Fostering Coordination and Integration
The importance of the aide’s work underscores the need to bring the worlds of primary and long-term care together to support the care recipient, says Reckrey. That integration should touch every aspect of care, making it easier for direct care professionals to communicate meaningfully and effectively with family members and to connect with the clinical care team about problems or questions. It should also ensure that primary care teams understand the home environment’s important role in preserving the care recipient’s well-being.
Right now, these worlds seem far apart, she says.
“Generally, the team in the intensive care unit isn’t thinking about what it will look like when this person goes home after a hospital stay,” she says. “They won’t let you leave the hospital without a doctor’s appointment. That’s awesome. Sometimes they even hand you your medications so you don’t have to go to the pharmacy. But they don’t ask you who’s going to help you get out of bed, onto the toilet, and what will happen if you fall. That part is somebody else’s business.”
That mentality has to shift, says Reckrey.
“The doctor at the hospital is certainly not going to hire your home health aide,” she says. “But they should know if you have an unmet need for home care so they can bring in a more interdisciplinary team to get you the care that you need.”
Generating Reliable Data
As a researcher, Reckrey understands the important role data plays in showing providers what works, what doesn’t, and why. Collecting reliable data sometimes means asking simple questions you think you already know the answer to, she says. For example, Reckrey and her research colleagues hope to begin documenting whether consistently assigning home care aides to the same care recipient improves health outcomes.
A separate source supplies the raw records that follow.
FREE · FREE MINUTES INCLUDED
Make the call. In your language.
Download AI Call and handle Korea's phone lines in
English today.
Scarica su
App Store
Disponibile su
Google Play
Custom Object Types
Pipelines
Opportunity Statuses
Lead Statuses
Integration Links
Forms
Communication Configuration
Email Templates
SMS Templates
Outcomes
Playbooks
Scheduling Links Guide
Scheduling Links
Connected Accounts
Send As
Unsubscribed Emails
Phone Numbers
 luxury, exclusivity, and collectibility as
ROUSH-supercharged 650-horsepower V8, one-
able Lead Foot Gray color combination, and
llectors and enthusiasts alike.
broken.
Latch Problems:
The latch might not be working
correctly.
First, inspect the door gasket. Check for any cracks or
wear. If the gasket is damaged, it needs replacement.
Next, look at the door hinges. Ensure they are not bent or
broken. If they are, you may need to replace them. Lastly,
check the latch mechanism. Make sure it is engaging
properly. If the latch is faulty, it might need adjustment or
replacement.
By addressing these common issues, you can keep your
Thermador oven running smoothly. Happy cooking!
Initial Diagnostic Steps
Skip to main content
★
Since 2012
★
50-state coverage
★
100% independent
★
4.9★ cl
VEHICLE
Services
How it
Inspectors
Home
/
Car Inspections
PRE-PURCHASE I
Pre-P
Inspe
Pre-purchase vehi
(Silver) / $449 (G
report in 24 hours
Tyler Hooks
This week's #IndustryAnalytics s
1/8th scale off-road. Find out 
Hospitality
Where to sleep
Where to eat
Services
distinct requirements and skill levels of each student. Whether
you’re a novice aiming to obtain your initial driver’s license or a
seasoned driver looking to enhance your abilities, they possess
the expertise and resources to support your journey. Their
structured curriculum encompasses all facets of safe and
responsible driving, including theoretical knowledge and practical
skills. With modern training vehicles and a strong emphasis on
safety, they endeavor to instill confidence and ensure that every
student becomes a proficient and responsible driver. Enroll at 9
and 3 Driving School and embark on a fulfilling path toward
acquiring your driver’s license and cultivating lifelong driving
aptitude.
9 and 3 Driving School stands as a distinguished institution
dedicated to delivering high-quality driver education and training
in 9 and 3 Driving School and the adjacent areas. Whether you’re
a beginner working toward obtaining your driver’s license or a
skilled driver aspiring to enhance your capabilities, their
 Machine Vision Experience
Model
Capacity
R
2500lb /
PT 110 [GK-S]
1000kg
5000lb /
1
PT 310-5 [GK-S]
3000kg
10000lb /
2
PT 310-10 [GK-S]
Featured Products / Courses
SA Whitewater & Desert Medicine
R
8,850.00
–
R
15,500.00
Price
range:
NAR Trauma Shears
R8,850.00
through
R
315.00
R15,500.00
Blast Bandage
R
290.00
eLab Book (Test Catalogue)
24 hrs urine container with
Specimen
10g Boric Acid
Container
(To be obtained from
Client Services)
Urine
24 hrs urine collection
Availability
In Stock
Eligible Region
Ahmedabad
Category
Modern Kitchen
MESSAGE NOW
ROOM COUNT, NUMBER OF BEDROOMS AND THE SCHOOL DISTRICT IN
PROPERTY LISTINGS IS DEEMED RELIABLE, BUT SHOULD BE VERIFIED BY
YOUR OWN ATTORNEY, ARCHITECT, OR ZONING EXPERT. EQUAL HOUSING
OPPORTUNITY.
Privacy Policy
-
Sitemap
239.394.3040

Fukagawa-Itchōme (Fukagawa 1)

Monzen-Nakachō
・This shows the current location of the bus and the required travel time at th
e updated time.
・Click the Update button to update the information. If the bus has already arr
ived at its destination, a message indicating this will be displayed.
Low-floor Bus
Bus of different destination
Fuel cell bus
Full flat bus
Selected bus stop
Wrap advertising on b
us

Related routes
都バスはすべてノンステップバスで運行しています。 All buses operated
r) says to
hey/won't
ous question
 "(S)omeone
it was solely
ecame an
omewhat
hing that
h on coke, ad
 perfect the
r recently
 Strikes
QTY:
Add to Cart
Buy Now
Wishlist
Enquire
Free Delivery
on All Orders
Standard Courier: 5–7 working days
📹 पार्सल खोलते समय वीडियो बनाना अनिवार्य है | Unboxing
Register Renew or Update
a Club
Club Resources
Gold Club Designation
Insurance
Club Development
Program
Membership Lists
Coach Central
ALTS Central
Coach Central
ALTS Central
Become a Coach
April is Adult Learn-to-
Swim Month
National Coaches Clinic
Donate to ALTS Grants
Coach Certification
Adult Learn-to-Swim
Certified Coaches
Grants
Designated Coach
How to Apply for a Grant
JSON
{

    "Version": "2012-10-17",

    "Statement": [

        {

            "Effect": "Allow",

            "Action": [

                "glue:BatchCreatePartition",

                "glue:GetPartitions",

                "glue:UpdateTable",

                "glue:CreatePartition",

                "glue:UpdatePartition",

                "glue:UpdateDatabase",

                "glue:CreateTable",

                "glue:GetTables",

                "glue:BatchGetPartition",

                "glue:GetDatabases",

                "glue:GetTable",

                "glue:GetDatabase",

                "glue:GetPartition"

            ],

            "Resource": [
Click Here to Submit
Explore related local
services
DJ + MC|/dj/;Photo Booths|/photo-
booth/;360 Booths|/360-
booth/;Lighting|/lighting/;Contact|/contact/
“We want to know whether the quality of home care affects patient outcomes,” she says. “If continuity matters, then it’s worth changing the system to promote continuity and a good match between the aide and the person receiving care .”
The role of research is to demonstrate that benefit, even if it seems obvious, says Reckrey.
“Some of this is intuitive, but we need to be able to put our fingers on the factors that show it’s working,” she says. “If you can’t quantify it at all, then you can’t identify what makes it work or what is transferable to other situations. Good data really is necessary to make those connections and motivate people to come up with creative answers or elevate the approaches that seem to be working better.”
Working with LeadingAge Members
Reckrey says she looks forward to working with LeadingAge members to provide data-driven answers to any additional questions they may have about the benefits of different care approaches.
“I’m interested in the lived experience of being at home with dementia when things are hard,” she says. “I’m also interested in the lived experience of home care agencies that are committed to delivering quality care. What are the problems? How can we generate data so people can see opportunities they couldn’t see before, or see shared challenges in a way that makes them easier to solve?”
“We’re all struggling with the same challenges,” continues Reckrey. “We’re all interested in describing and understanding those challenges and making things better.”